Given text START

That webpage doesn't seem to be good news for those looking for Knapp boots.


----------



## Patrick06790 (Apr 10, 2005)

cgc said:


> That webpage doesn't seem to be good news for those looking for Knapp boots.


Yeah, I don't know what that's about.


----------



## Mugnut (Sep 27, 2007)

Further internet "research" reveals that the goods are to be had at redwing-europe:

still don't know why my links don't work. But man, why would Red Wing make such classic _American style American made_ boots only in Europe?

So maddening.

I went through this same drill when I went looking for a new sports watch and settled on the Eterna KonTiki Four Hands. Only hitch - no Eterna dealers in the USA anymore.

I suppose I am only attracted to that which I can not have with ease.


----------



## tntele (Apr 12, 2007)

If you have worn Blundstones for the last 5 years, why are you going with a lace-up boot? I have the Bean Boots, the Russell hunting boots, and the Lacrosse Wellington. While it may not be your cup of tea, it is by far the most practical boot that I have.





Looks great w/ Bill's (M1 Buttonfly) and a Barbour!!!


----------



## NoVaguy (Oct 15, 2004)

Mugnut said:


> still don't know why my links don't work.


I assume you're talking about the bad links in post number 1. they don't work because for some weird reason, you put the http in the front twice.

this (what you did) doesn't work:

https://https://www.jcrew.com/catalog/blowupPopup.jhtml?id=prod88346261&colorCode=BR6780

this would:

https://www.jcrew.com/catalog/blowupPopup.jhtml?id=prod88346261&colorCode=BR6780

the difference between the two is how many times the "https://" is used in the URL portion.


----------



## NoVaguy (Oct 15, 2004)

Mugnut said:


> Further internet "research" reveals that the goods are to be had at redwing-europe:
> 
> still don't know why my links don't work. But man, why would Red Wing make such classic _American style American made_ boots only in Europe?


A lot of them are available from zappos.

also, www.cultizm.com should have a bunch of them, and they ship to the US for rather low prices - about $180-200 after subtracting VAT and adding shipping, as compared to zappos at $250.


----------



## robin (Jan 6, 2007)

The Red Wing boots might only be available in a few of J.Crew's upper status stores. You should be able to get free-shipping if you order them through your local J.Crew store though.



Cool Cal said:


> i wouldn't buy j. crew anything if you're looking for any durability.


Those Red Wing boots being sold by J.Crew are actually made by Red Wing. The versions they were selling last year were knock-offs however.

Also, has Alden's indy boot been considered? By far my favorite, though the Red Wing x J.Crew boots come in at a close second.

Given text END

According to the boot forum thread, why did Mugnut's links not work? Answer from the boot forum thread alone.

Supplied data START

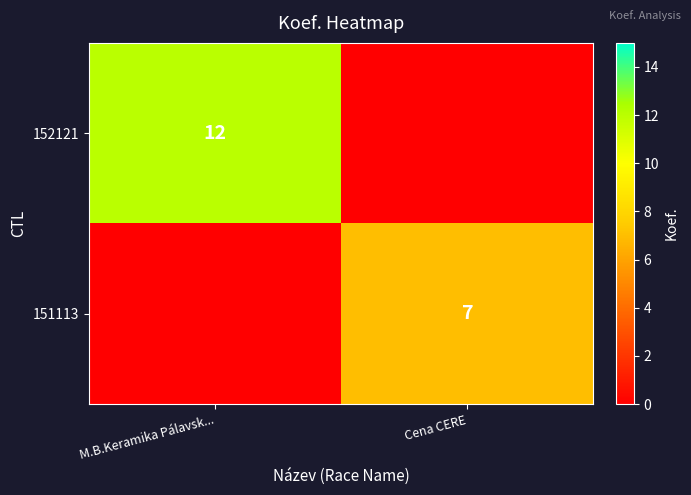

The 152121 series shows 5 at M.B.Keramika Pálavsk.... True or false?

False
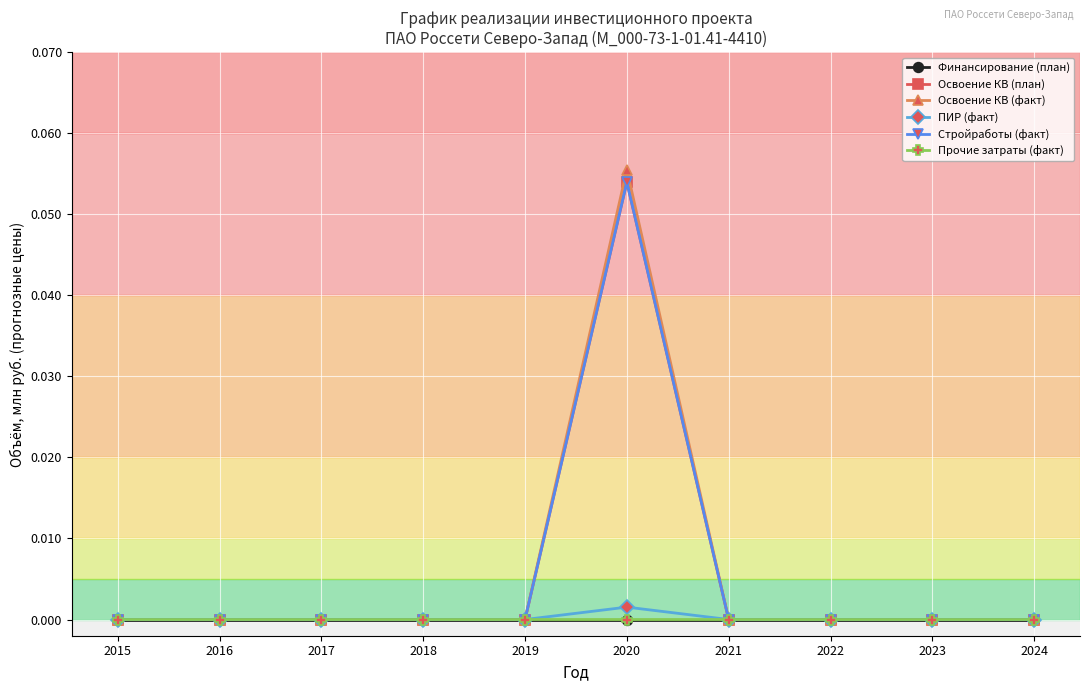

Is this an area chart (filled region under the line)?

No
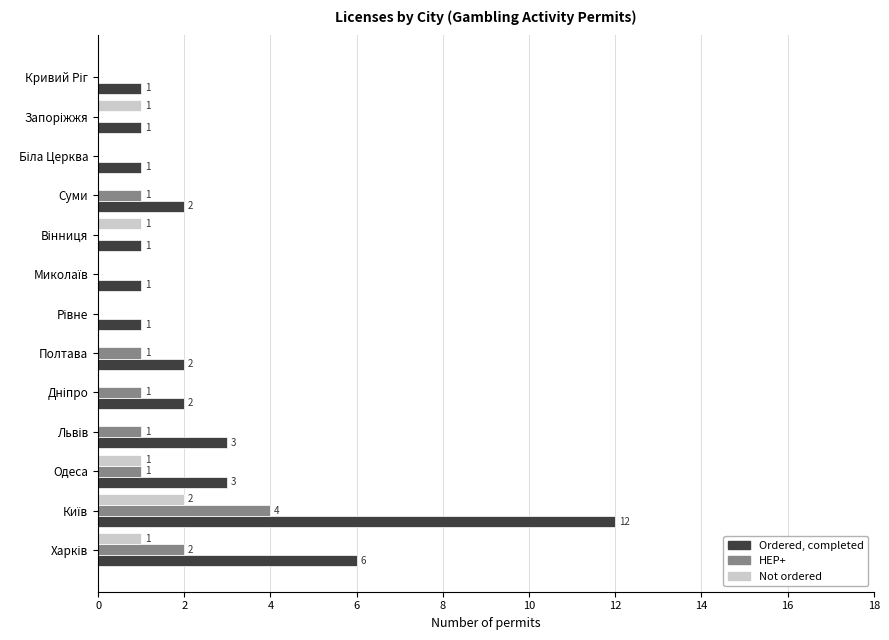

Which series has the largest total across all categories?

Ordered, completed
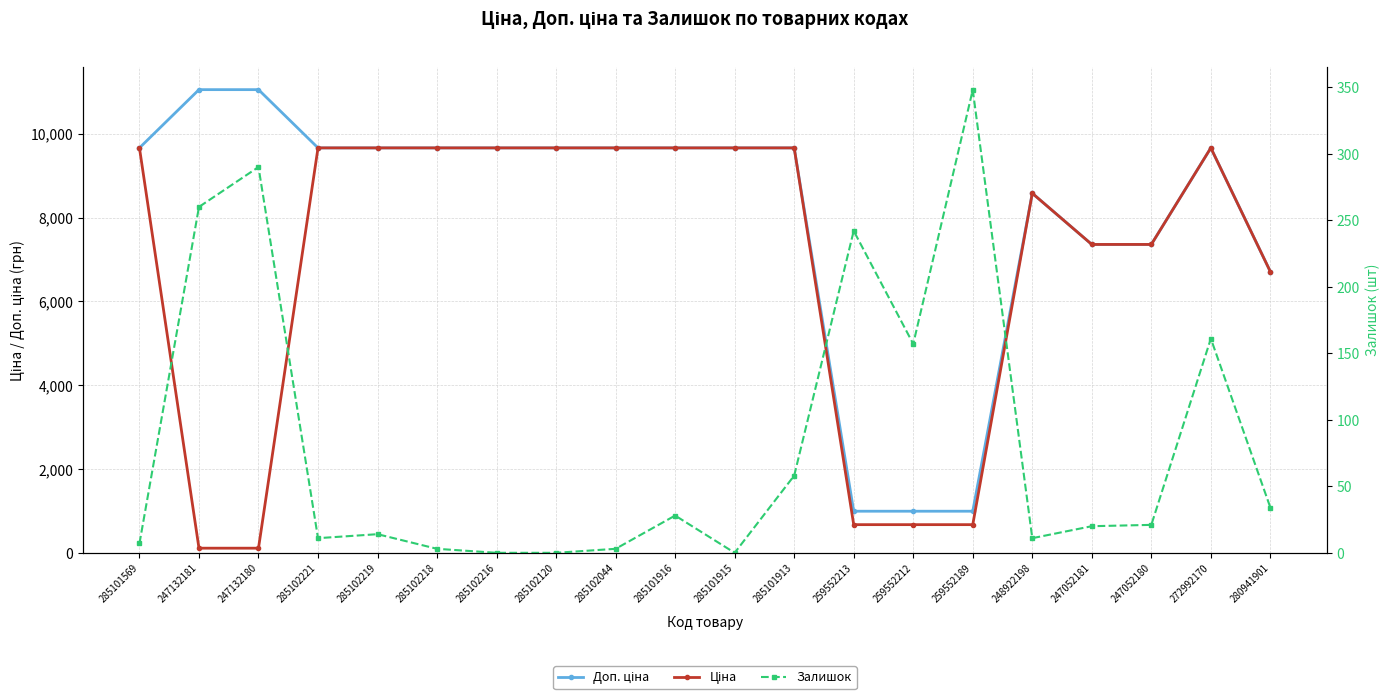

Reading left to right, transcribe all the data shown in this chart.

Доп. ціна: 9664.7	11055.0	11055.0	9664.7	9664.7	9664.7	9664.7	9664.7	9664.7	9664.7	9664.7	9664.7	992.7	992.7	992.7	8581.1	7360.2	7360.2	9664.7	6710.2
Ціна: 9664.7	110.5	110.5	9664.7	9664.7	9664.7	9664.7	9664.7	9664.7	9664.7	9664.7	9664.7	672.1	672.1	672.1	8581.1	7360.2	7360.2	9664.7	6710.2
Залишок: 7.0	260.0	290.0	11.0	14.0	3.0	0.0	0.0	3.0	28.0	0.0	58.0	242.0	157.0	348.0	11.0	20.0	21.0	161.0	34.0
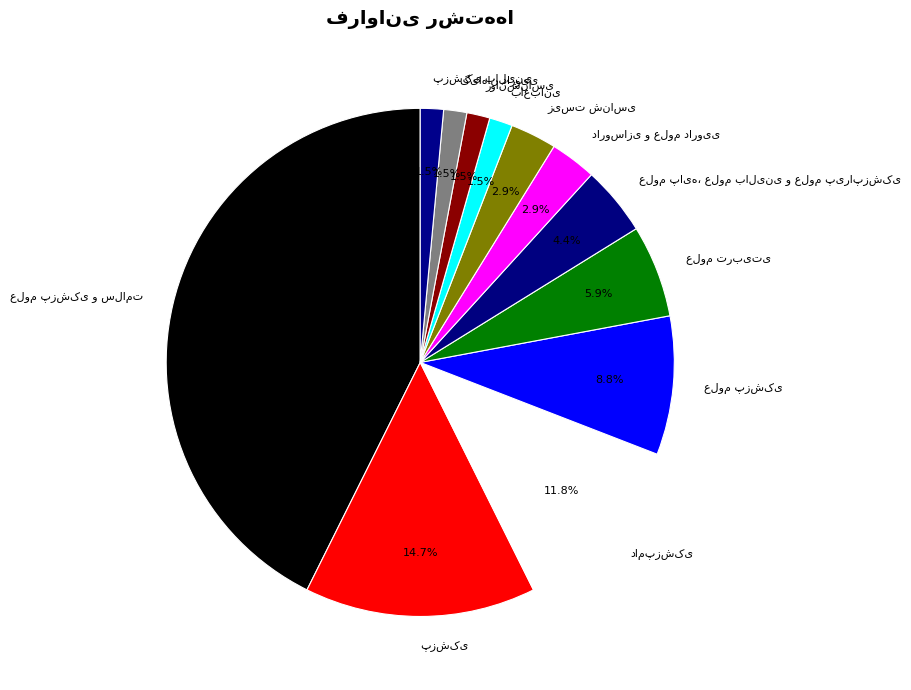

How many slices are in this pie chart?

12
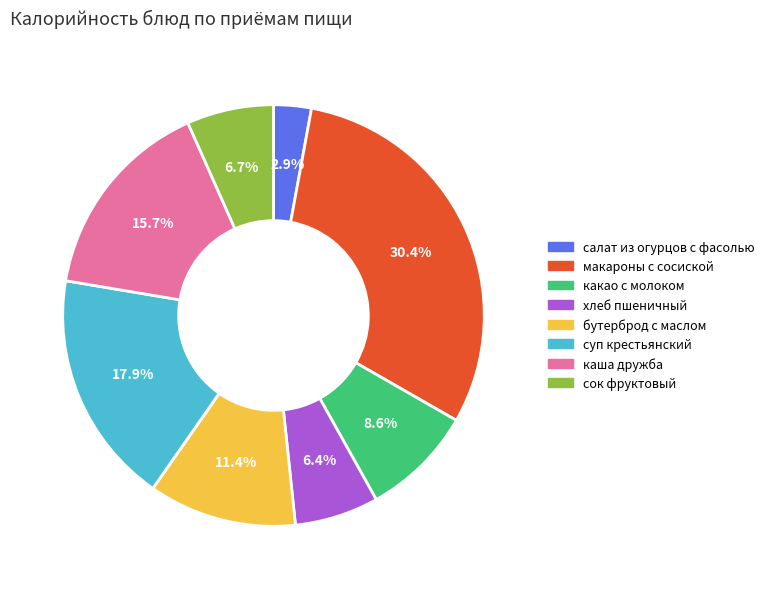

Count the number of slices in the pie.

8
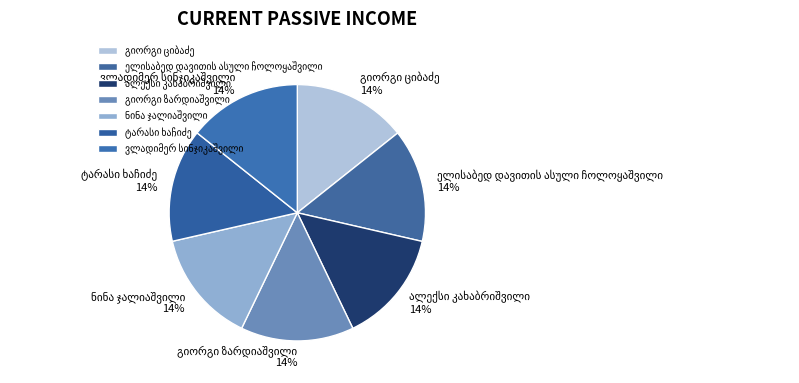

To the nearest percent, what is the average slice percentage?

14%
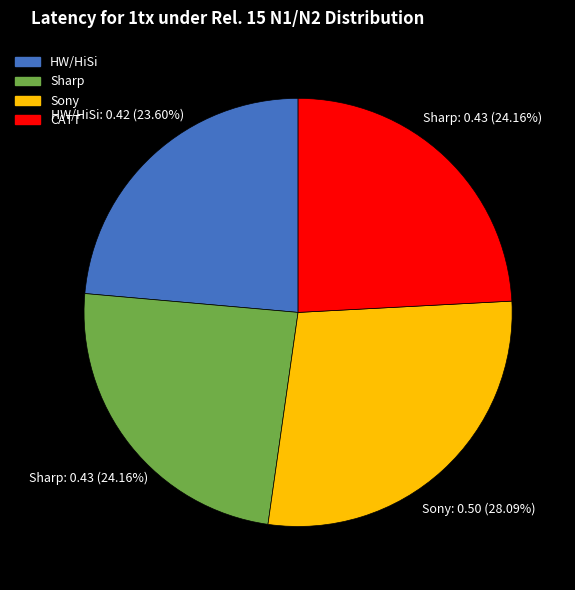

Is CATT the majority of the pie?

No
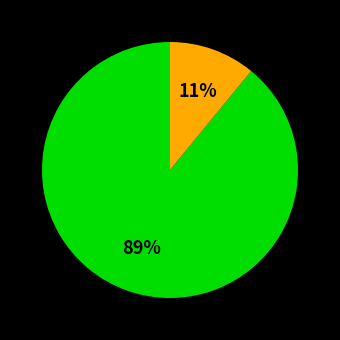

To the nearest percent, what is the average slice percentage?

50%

Supplied data END

Solution below
The http was put in the front of each link twice.